Jones also said the State Department's draft environmental impact statement covering the proposed project said that such impacts would be minor because it would replace crude from less reliable sources. "The DEIS also said that the low probability of a large catastrophic oil spill event and the routing of the pipeline through less populated areas reduces risks significantly," said Jones. "The pipeline can be shut down in minutes. We have a world-class control center. Pumps at any station can be started or stopped quickly. TransCanada is prepared to prevent, stop, or clean up any leak."

Relatively minor

Such leaks would be very minor, especially in comparison to the ongoing spill in the gulf from BP PLC's Macondo well, according to Heidi Tillquist, an environmental engineer with AECOM in Fort Collins, Colo., who also participated in the teleconference. "Most pipeline leaks involve less than 3 bbl. 80% involve less than 50 bbl," she told reporters. "Crude oil has a high affinity for soil. After the initial dispersal, it does not migrate.
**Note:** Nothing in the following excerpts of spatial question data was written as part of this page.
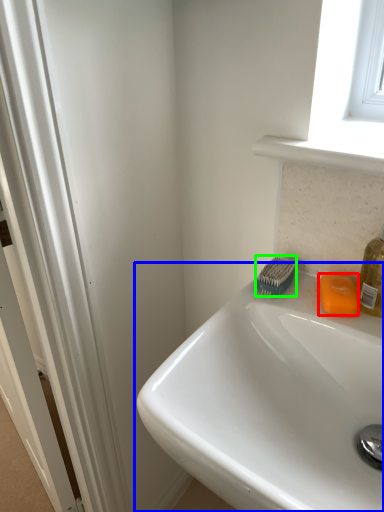
Question: Which is nearer to the soap (highlighted by a red box)? sink (highlighted by a blue box) or brush (highlighted by a green box).

Choices:
 (A) sink
 (B) brush

Answer: (B)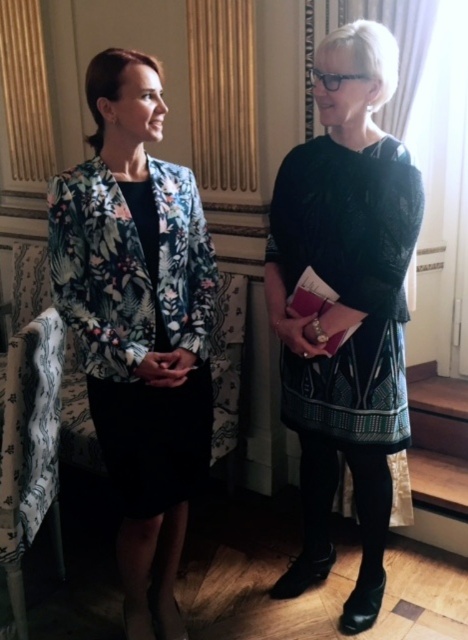
Question: Is dark green textured dress at center below patterned fabric armchair at lower left?

Choices:
 (A) no
 (B) yes

Answer: (A)

Question: Which point is closer to the camera?

Choices:
 (A) floral-patterned blazer at left
 (B) dark green textured dress at center

Answer: (A)

Question: Considering the real-world distances, which object is closest to the floral-patterned blazer at left?

Choices:
 (A) dark green textured dress at center
 (B) patterned fabric armchair at lower left

Answer: (B)

Question: Is floral-patterned blazer at left above patterned fabric armchair at lower left?

Choices:
 (A) no
 (B) yes

Answer: (B)

Question: Which point is closer to the camera?

Choices:
 (A) patterned fabric armchair at lower left
 (B) dark green textured dress at center

Answer: (A)

Question: Can you confirm if dark green textured dress at center is wider than patterned fabric armchair at lower left?

Choices:
 (A) no
 (B) yes

Answer: (B)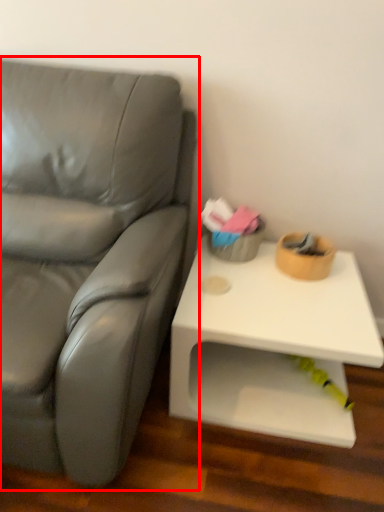
Question: Observing the image, what is the correct spatial positioning of studio couch (annotated by the red box) in reference to table?

Choices:
 (A) right
 (B) left

Answer: (B)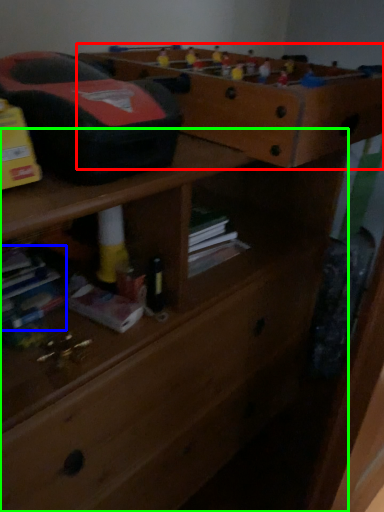
Question: Which object is positioned closest to shelf (highlighted by a red box)? Select from book (highlighted by a blue box) and chest of drawers (highlighted by a green box).

Choices:
 (A) book
 (B) chest of drawers

Answer: (B)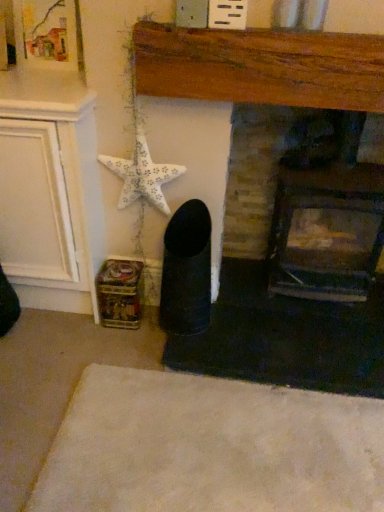
Question: Can you confirm if white matte starfish at upper left is positioned to the left of dark brick fireplace at center, the 2th fireplace when ordered from left to right?

Choices:
 (A) yes
 (B) no

Answer: (A)

Question: Is the position of white matte starfish at upper left less distant than that of dark brick fireplace at center, the 1th fireplace from the right?

Choices:
 (A) yes
 (B) no

Answer: (B)

Question: Could you tell me if white matte starfish at upper left is facing dark brick fireplace at center, the 1th fireplace from the right?

Choices:
 (A) no
 (B) yes

Answer: (A)

Question: Is white matte starfish at upper left not close to dark brick fireplace at center, the 2th fireplace when ordered from left to right?

Choices:
 (A) no
 (B) yes

Answer: (A)

Question: Can you confirm if white matte starfish at upper left is wider than dark brick fireplace at center, the 1th fireplace from the right?

Choices:
 (A) yes
 (B) no

Answer: (B)

Question: Considering the positions of point (51, 480) and point (125, 166), is point (51, 480) closer or farther from the camera than point (125, 166)?

Choices:
 (A) closer
 (B) farther

Answer: (A)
Constituents in crude oil may mobilize and combine with water, but their movement is limited by the soil's properties. Chemicals are a different story."

Most concerns over the Keystone project's potential adverse environmental impacts have centered on possible leaks into the Ogallala Aquifer, a major groundwater source extending from West Texas to South Dakota, she indicated.
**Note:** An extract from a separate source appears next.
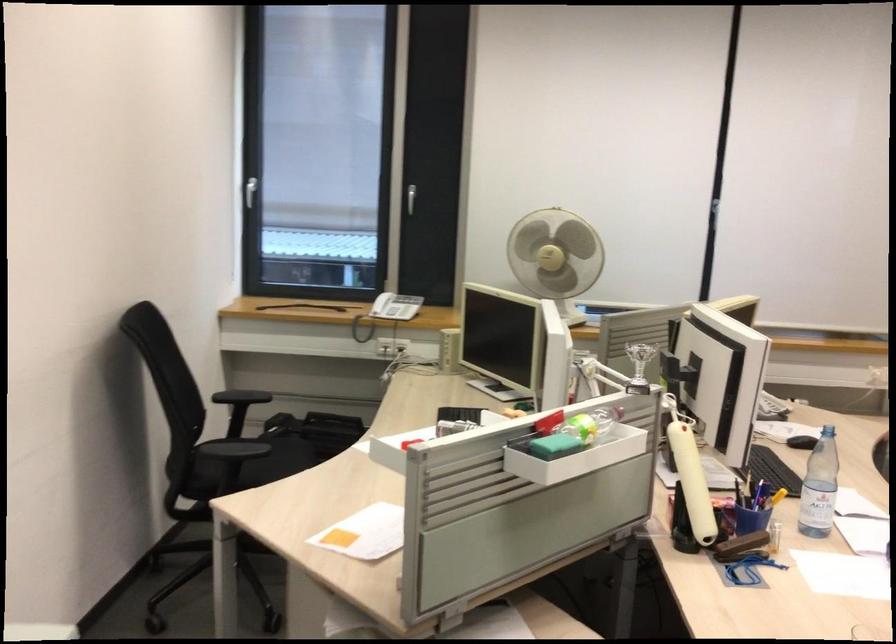
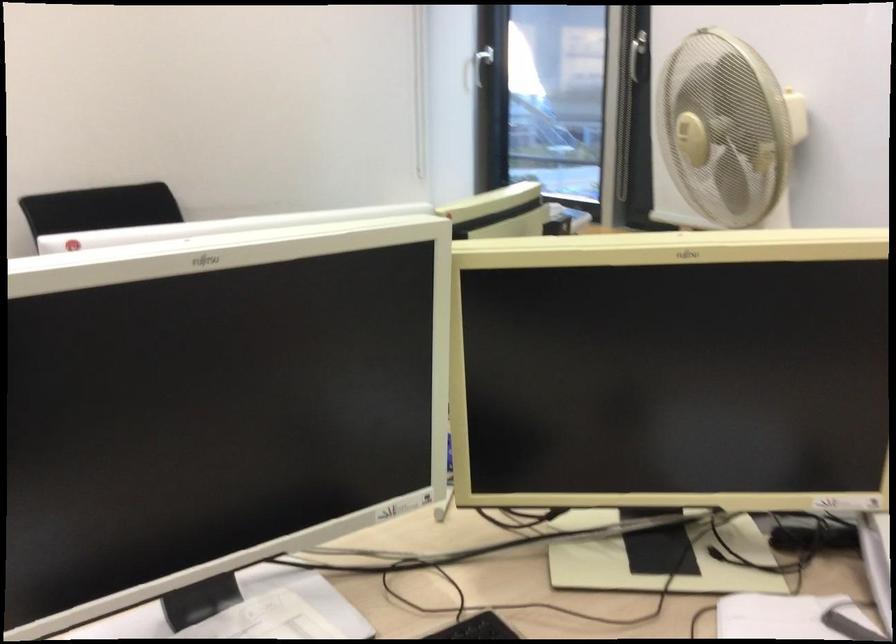
Where in the second image is the point corresponding to point (533, 241) from the first image?

(685, 129)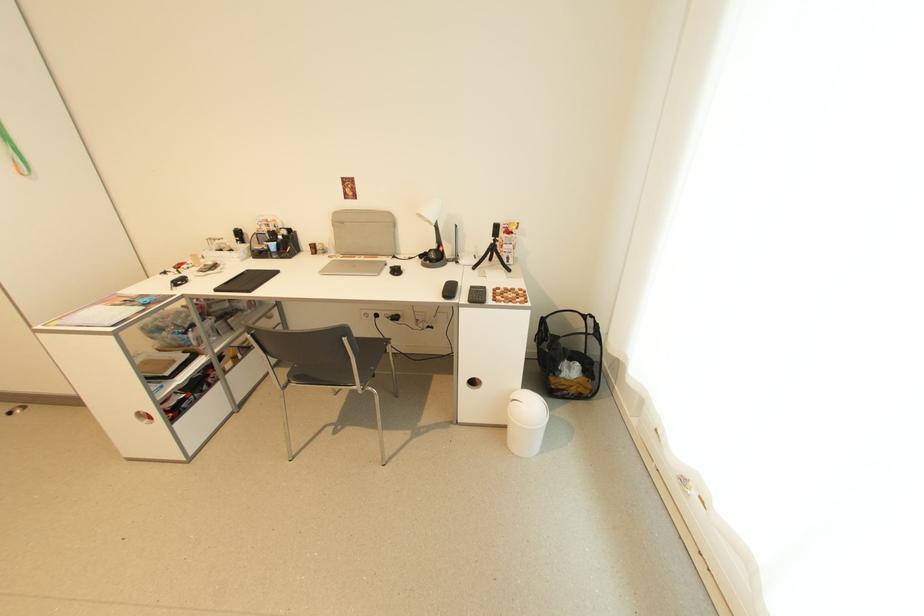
"It's my opinion that it does not pose a significant threat, largely because the aquifer's sands and gravels would keep contamination highly local and limited," Tillquist said. "Further, public groundwater intakes are protected by high consequence designations which pipeline routes avoid. There are a limited amount of wells involved due to the rural nature of the route.

Jones said that demands for life-cycle environmental impact assessments ignore the extensive evaluations that already take place both upstream and downstream from the proposed pipeline. "Studies look at carbon emissions," he said. "In Canada, to develop oil sands, permits already examine the life cycle. It would be unprecedented for the US government to look at matters the Canadian government already has the authority to address."

He said that the State Department looked not only at issues arising directly from the proposed pipeline's route, but also related concerns such as Mexico's declining production and Venezuela's growing sales to countries besides the US.

"Canada has legislation and is addressing its GHG issues, but more important, Canada will continue to develop its resources for sale to the US or other countries," Jones said. "There are two proposed projects to build pipelines to Canada's west coast. Whether they're successful will depend on whether the US continues to be a major market for oil sands production."